The responses by Bryan Fischer and Mike Huckabee have once again reminded me the great gulf fixed between fundamentalism and mainline Christians. Do not mistake my words here as a rant against conservative Christians. I am a conservative Christian, but I am neither fundamentalist nor evangelical (at least in the American sense of the word). I am mainline. I am a United Methodist. I, instead, speak about the fundamentalists, those like Fischer and Huckabee — those like Westboro Baptist Church. Let me state clearly here as well something. There is little difference between the normative fundamentalist and Fred Phelps. Phelps just as the courage to say in public what so many pastors yesterday said in the comfort of their pulpits.
What was the first response you had to the tragedy? Was it to demonize the gays? Democrats? To call for the end times? Was it fear? Did you promulgate a false notion of history, as if violence suddenly increased in this country due to a Supreme Court ruling? Did you suggest it was because the rampant sin in society as if this sin is something germane to our social situation? Or did you begin to pray for the families of the victims, even for the shooters? Did you wonder what you could do to host a vigil, to send a prayer, to tweet something to the family, to hug your children?
If your first response was to assume the children in some way deserved it, that we as Americans deserve it, then you are nothing more than a follower of Fred Phelps.
If your first response, after the anger subsided just a bit, was to begin to call for prayers of comfort, you may be a follower of Jesus who refused to condemn the Gentiles who perished in the tower at Sidon.

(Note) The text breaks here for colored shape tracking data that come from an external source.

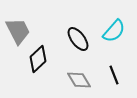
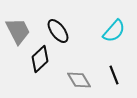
black ellipse: moved 20 px left, 8 px up
black diamond: moved 2 px right
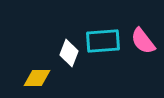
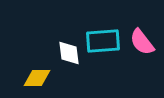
pink semicircle: moved 1 px left, 1 px down
white diamond: rotated 28 degrees counterclockwise
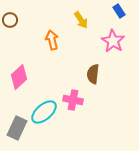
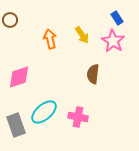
blue rectangle: moved 2 px left, 7 px down
yellow arrow: moved 1 px right, 15 px down
orange arrow: moved 2 px left, 1 px up
pink diamond: rotated 25 degrees clockwise
pink cross: moved 5 px right, 17 px down
gray rectangle: moved 1 px left, 3 px up; rotated 45 degrees counterclockwise
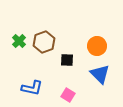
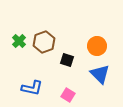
black square: rotated 16 degrees clockwise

Compare well the responses from the Westboro ilk and the mainline Christians:
The Roman Catholic Church issued a statement from Cardinal Dolan:
Once again we speak against the culture of violence infecting our country even as we prepare to welcome the Prince of Peace at Christmas. All of us are called to work for peace in our homes, our streets and our world, now more than ever.
The ECLA issued prayers of intercession:
For communities and schools affected by violence, especially Sandy Hook Elementary School. As they remember and as they grieve, hear their cries and wipe away their tears. Assure them of your promised peace in the midst of suffering.
The United Methodist Church in their respective districts issued words of care, while on Facebook issuing a prayer for all.
“Friends, in the midst of this tragedy draw closer to your loved ones, especially the children,” his letter said. “Reassure them of God’s love and your love. While we cannot undo this carnage, we can respond with the message of hope and healing that our Lord and Savior Jesus the Christ offers to us all. Through the tears of a nation, remember the promise of the Psalmist: ‘Weeping endures for a night, but joy comes in the morning’ (Ps. 30:5).”
Recently, Dan Savage issued a plea for the Christian Left to get louder:
Here’s the thing – we who you would call liberal are too busy working – too busy praying – too busy doing God’s work for us that we do not have time to blast anyone. For example, these mainline churches in Newtown are already working to help the families in crisis. The UMC and other national groups are already working to provide backup to the churches in Newtown while still working in respond to Sandy, while still working in response to AIDs, immigration, labor, equality… while we are still working around the world. The reason you only hear from the right wing is because they aren’t work — they are too busy coming up with excuses and playing the blame game to work, to do real, meaningful work.